» TO BE DONE: Carry the loan provisions below forward, beginning right after their final sentence.

» EXTRACT TO READ:
--- START ---

2.3 Minimum Amounts.
Each request for a borrowing, conversion or continuation shall be subject to the requirements that (a) each Eurodollar Loan shall be in a minimum amount of $10,000,000 and in integral multiples of $1,000,000 in excess thereof, (b) each Base Rate Loan shall be in a minimum amount of $3,000,000 and in integral multiples of $100,000 in excess thereof (or the remaining amount available under the Revolving Committed Amount) and (c) no more than five Eurodollar Loans shall be outstanding hereunder at any one time. For the purposes of this Section 2.3, Eurodollar Loans that end on different dates, even if they begin on the same date, shall be considered to be separate Eurodollar Loans.
SECTION 3
GENERAL PROVISIONS APPLICABLE
TO REVOLVING LOANS
3.1 Interest.
(a) Interest Rate. Subject to Sections 3.1(b), (i) all Base Rate Loans shall accrue interest at the Base Rate and (ii) all Eurodollar Loans shall accrue interest at the applicable Adjusted Eurodollar Rate.

--- END ---

» DATA LINES:
--- START ---

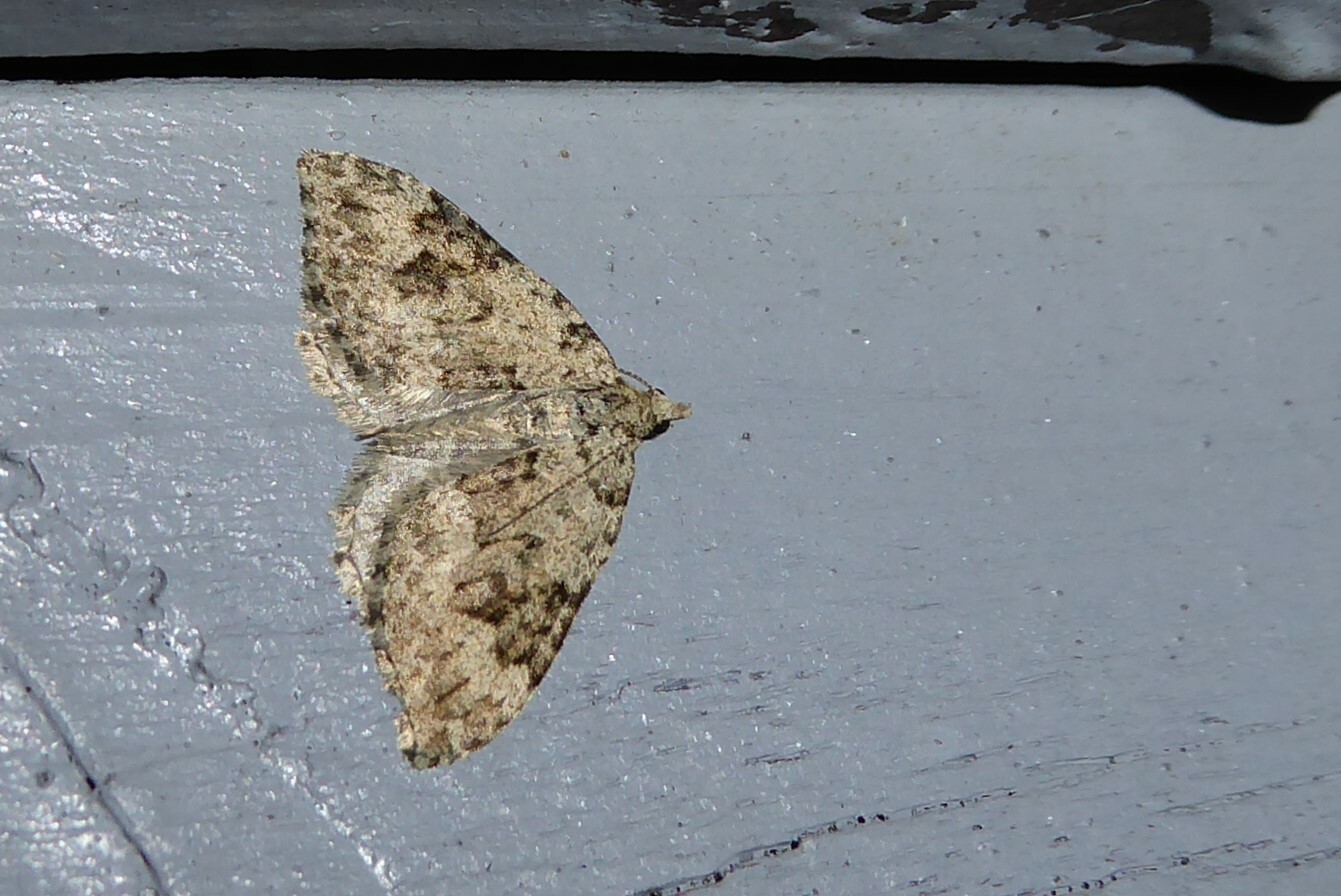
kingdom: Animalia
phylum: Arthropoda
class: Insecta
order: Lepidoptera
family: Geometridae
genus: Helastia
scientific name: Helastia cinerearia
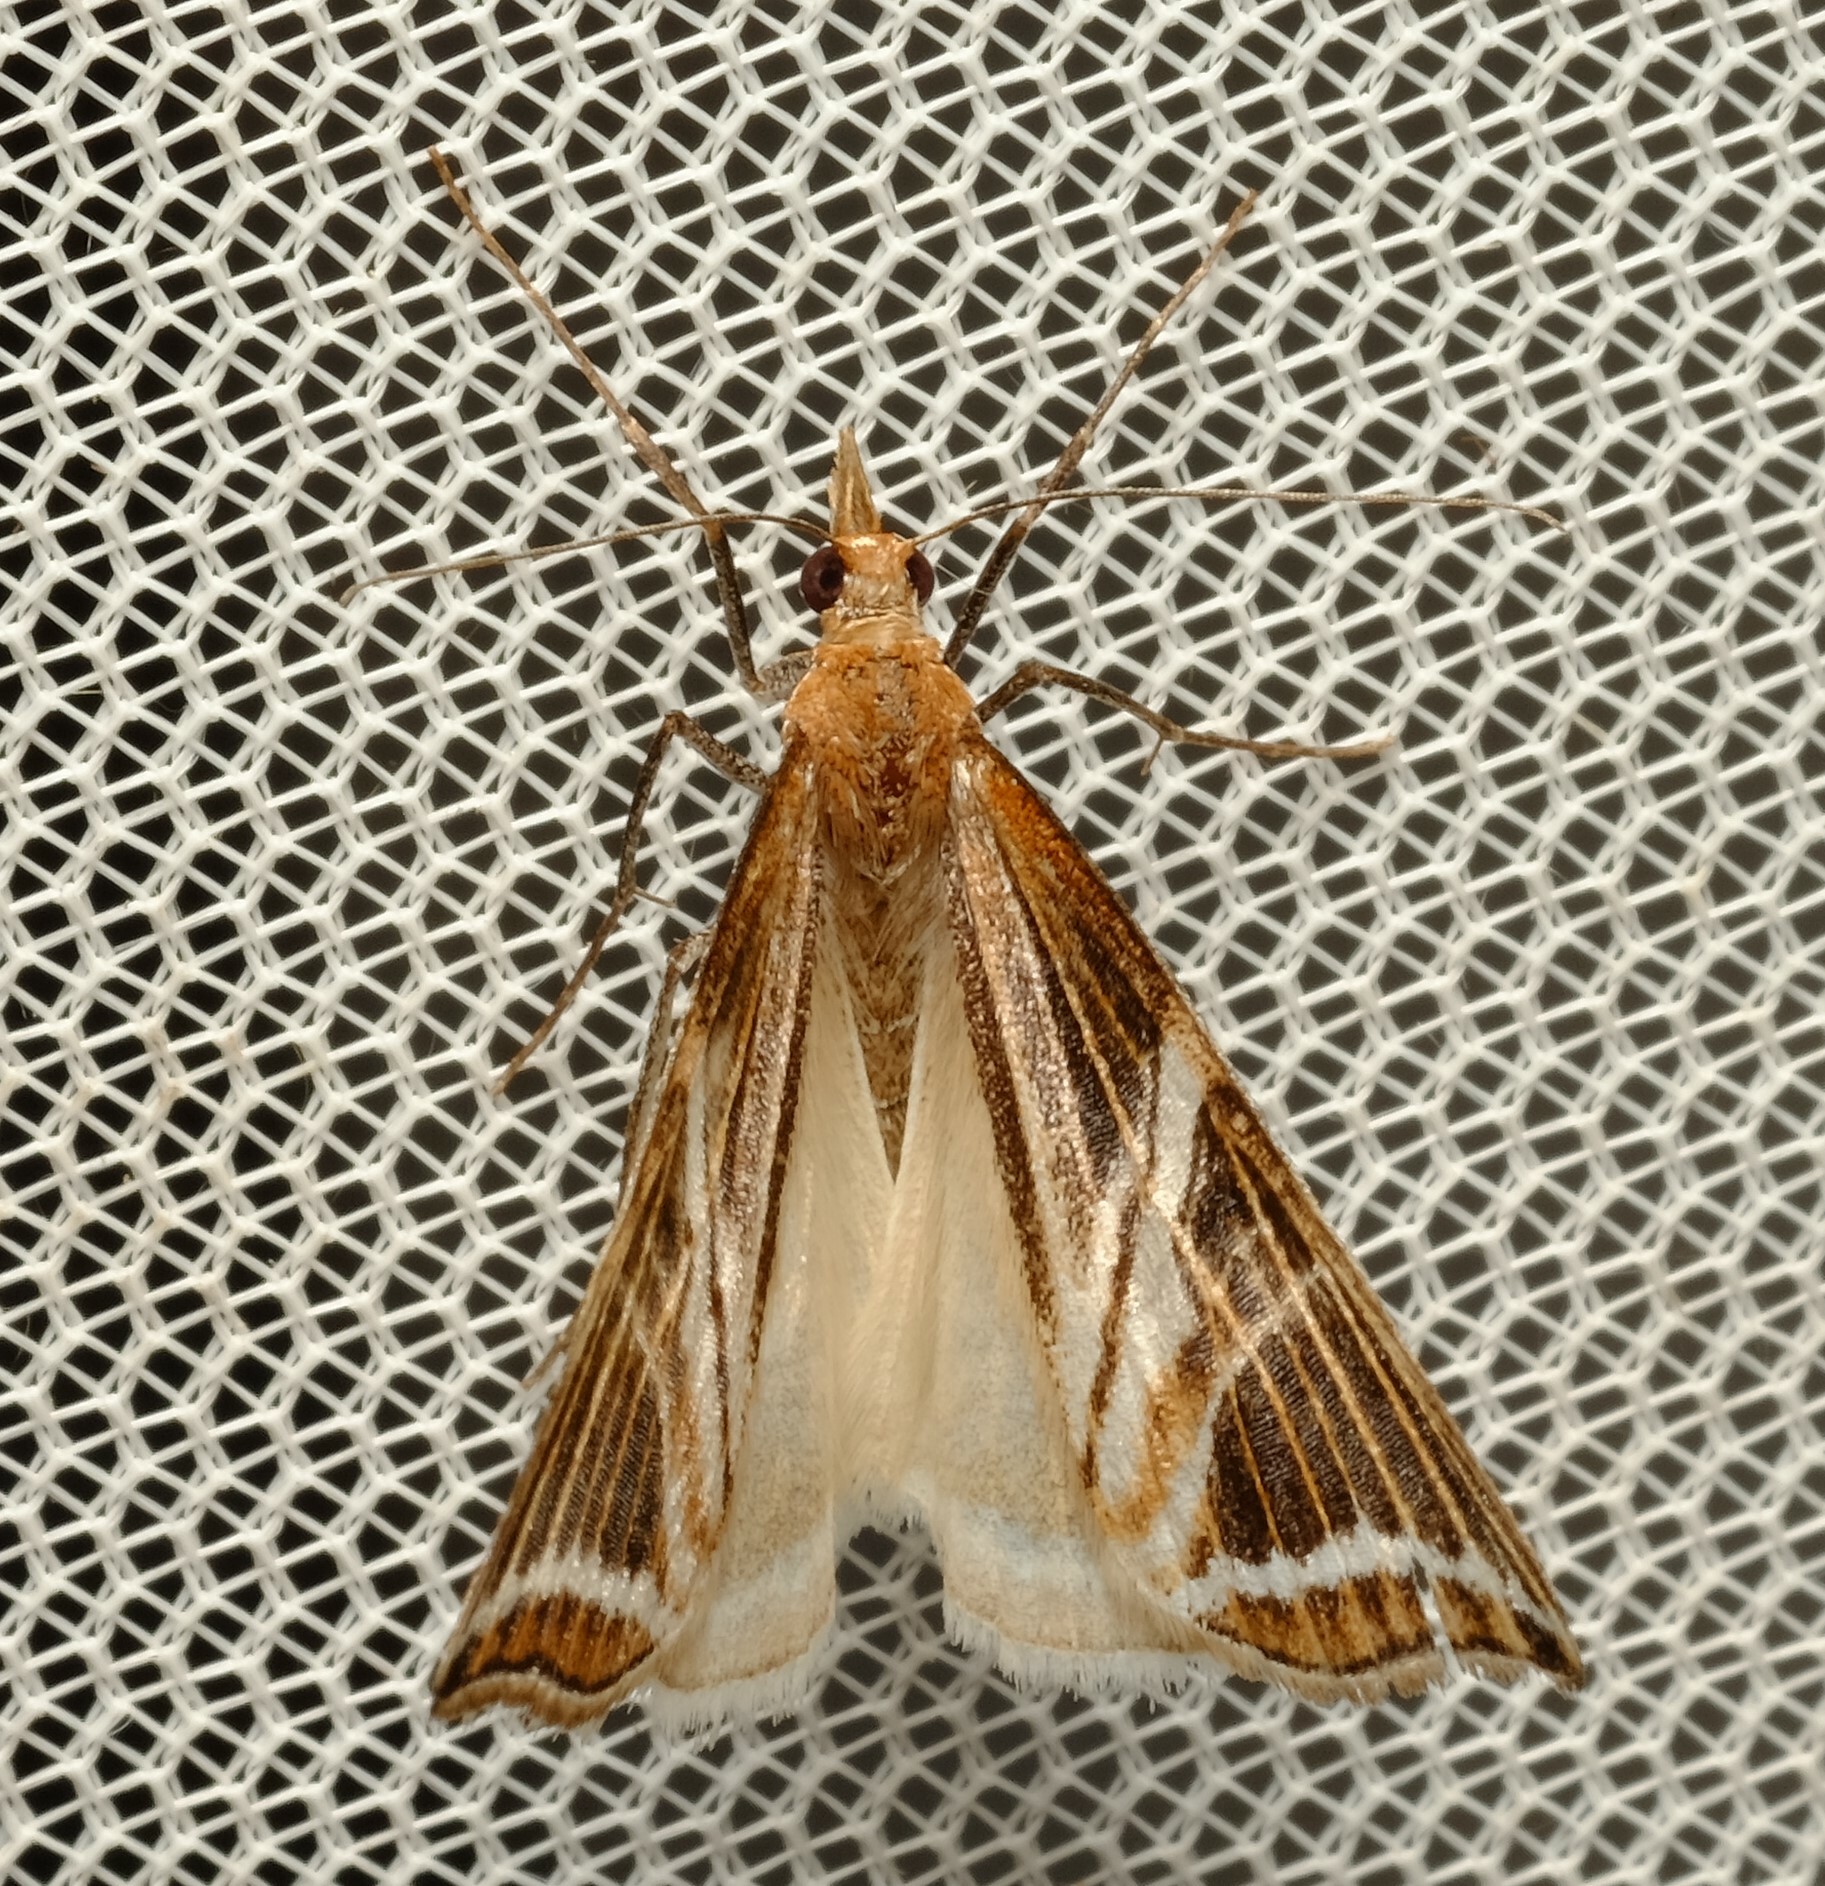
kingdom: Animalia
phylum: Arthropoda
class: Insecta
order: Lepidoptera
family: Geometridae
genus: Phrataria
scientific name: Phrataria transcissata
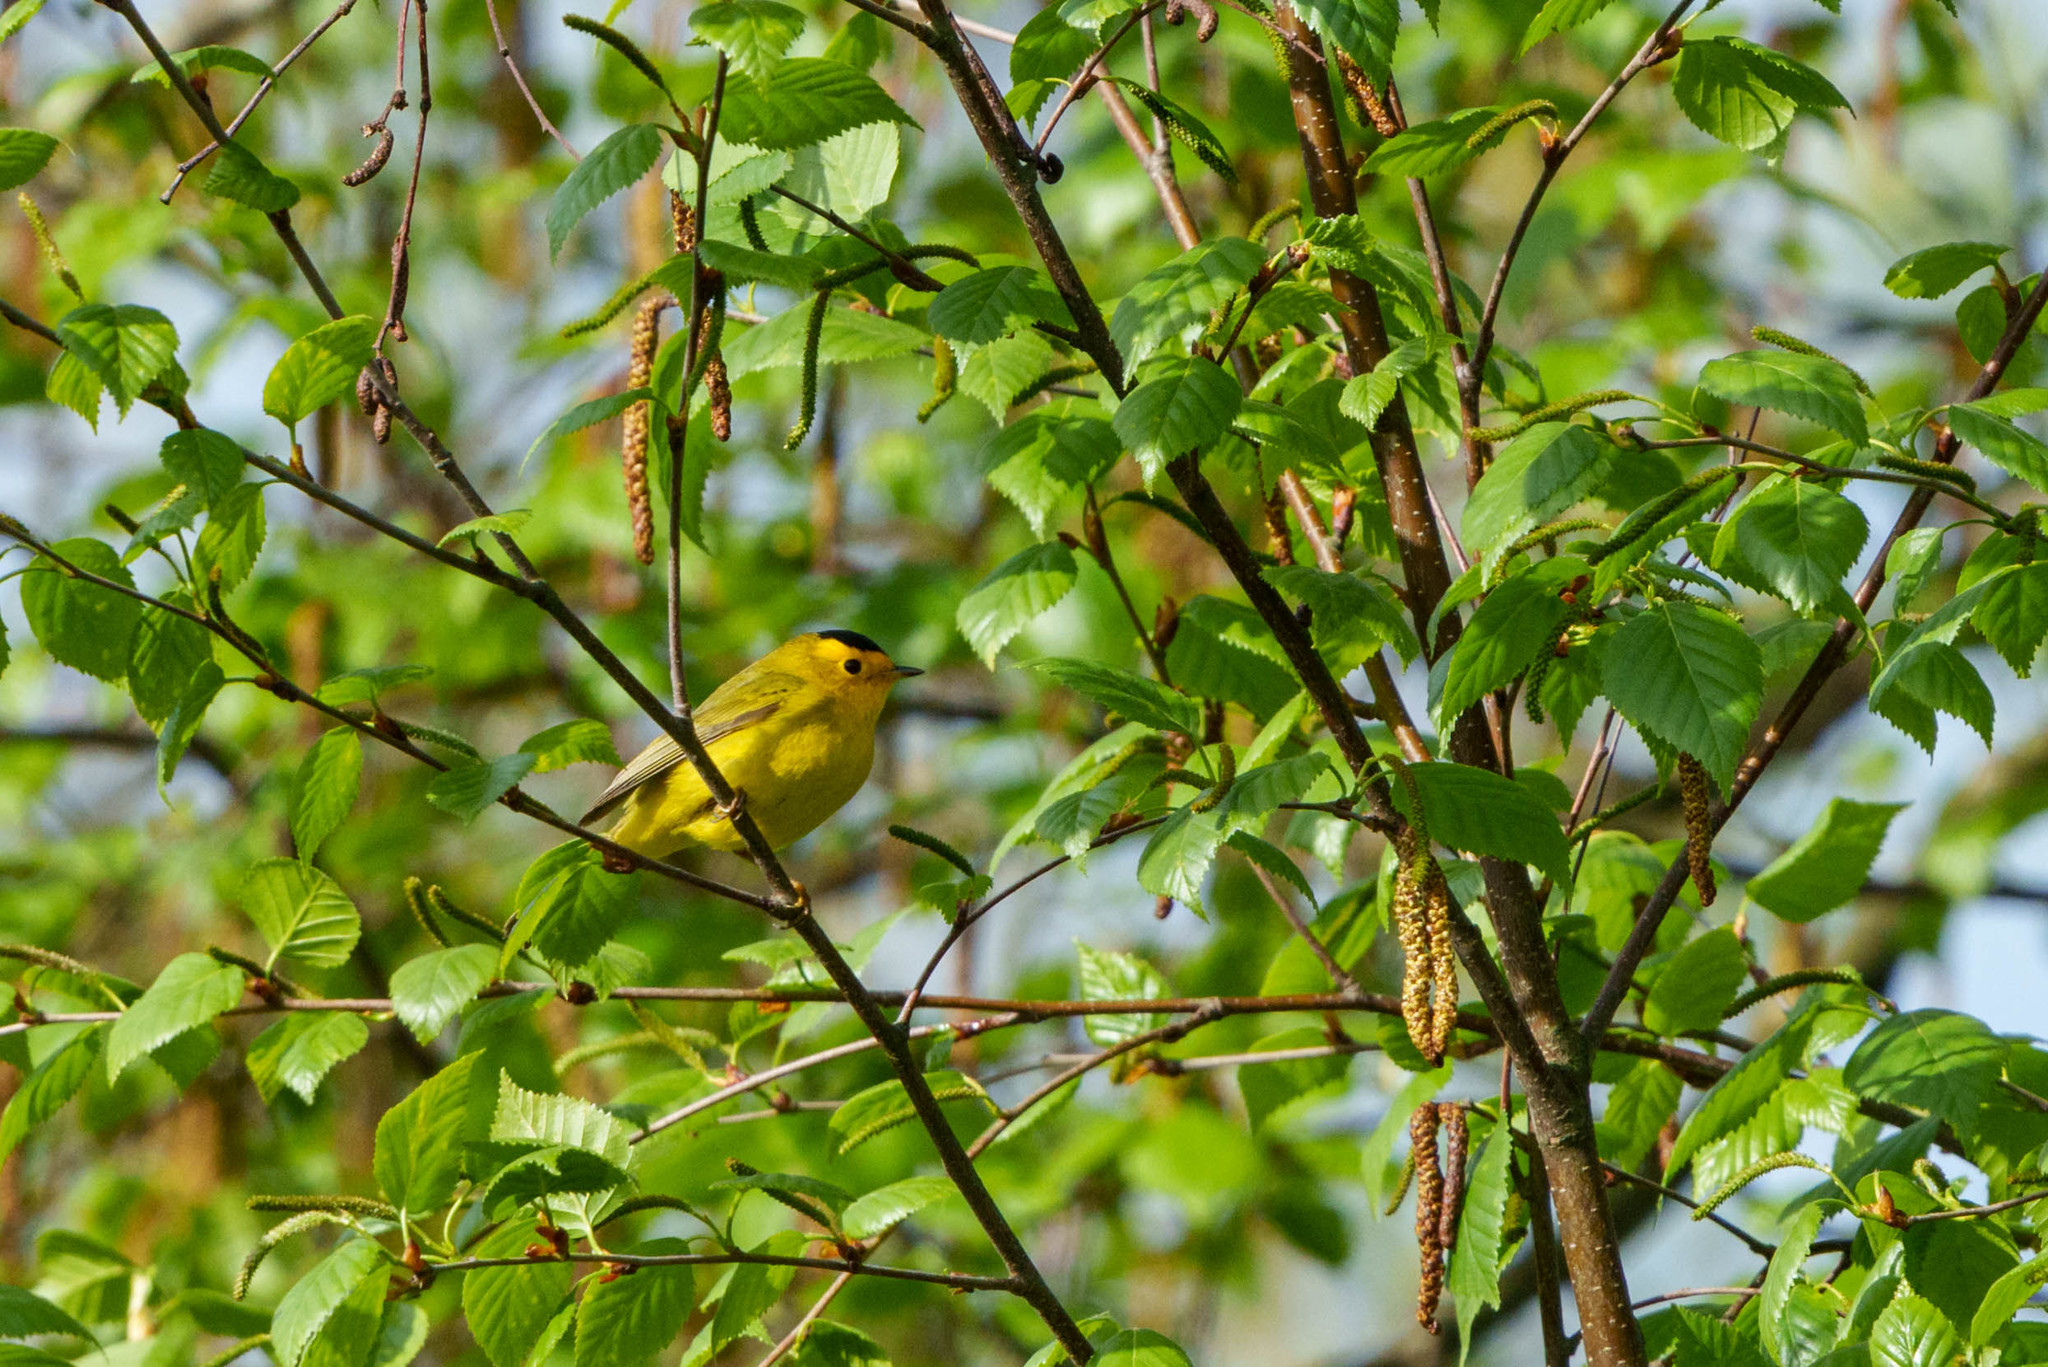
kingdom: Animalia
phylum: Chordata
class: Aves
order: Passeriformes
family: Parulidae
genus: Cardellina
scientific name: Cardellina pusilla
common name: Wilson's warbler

--- END ---

» EXERCISE ANSWER:
(b) Default Rate of Interest. After the occurrence, and during the continuation, of an Event of Default, the principal of and, to the extent permitted by Law, interest on the Revolving Loans and any other amounts owing hereunder or under the other Credit Documents (including without limitation fees and expenses) shall bear interest, payable on demand, at the Default Rate.
(c) Interest Payments. Interest on Revolving Loans shall be due and payable in arrears on each Interest Payment Date.
3.2 Payments Generally.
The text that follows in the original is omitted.